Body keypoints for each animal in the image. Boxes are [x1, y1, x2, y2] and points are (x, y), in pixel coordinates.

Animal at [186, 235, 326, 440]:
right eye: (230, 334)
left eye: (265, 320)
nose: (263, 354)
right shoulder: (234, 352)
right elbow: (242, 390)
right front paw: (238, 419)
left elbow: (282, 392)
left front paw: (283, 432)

---

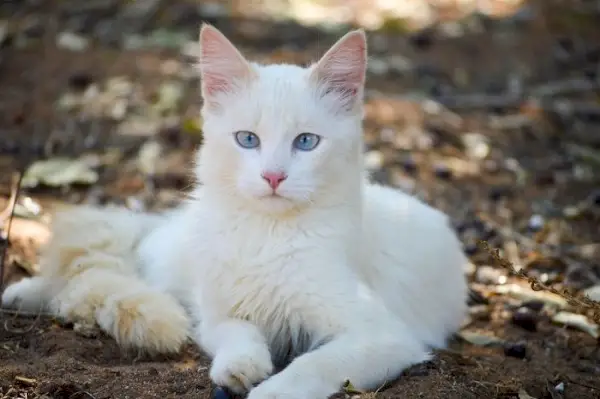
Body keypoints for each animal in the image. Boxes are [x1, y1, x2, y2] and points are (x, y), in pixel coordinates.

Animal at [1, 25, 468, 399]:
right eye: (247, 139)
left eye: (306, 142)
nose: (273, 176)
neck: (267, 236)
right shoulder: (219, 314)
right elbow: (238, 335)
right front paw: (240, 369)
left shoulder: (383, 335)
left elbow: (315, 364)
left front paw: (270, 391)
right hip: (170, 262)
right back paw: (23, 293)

◆ **Exercise goal**
Reproduce exactly, and only, the part of the listing above that begins at the line with "nose: (263, 354)" and goes on through the line with "left front paw: (283, 432)".

◆ **Task answer**
nose: (263, 354)
right shoulder: (234, 352)
right elbow: (242, 390)
right front paw: (238, 419)
left elbow: (282, 392)
left front paw: (283, 432)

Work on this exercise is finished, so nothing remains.